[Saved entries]
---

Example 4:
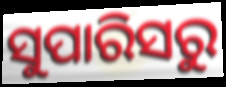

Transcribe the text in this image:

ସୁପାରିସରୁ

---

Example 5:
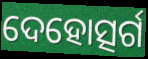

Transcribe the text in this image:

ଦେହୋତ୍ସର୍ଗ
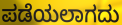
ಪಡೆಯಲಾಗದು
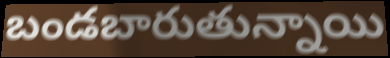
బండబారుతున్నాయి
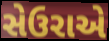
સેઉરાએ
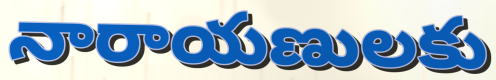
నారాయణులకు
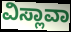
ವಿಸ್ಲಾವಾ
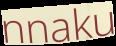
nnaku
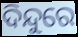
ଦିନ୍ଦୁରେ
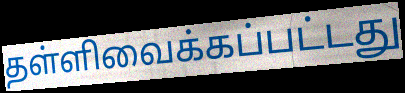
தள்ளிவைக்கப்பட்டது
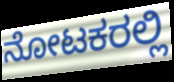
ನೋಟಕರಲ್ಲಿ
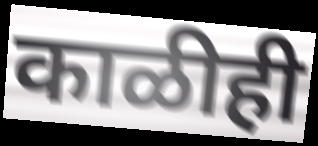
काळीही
* * *
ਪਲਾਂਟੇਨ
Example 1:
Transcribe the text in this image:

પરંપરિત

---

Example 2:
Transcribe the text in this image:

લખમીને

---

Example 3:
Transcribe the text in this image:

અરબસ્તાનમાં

▶ _How to complete this task_
Line count for "Example": count the lines in the records above that hold this word, and give only the number.

▶ _Exercise result_
5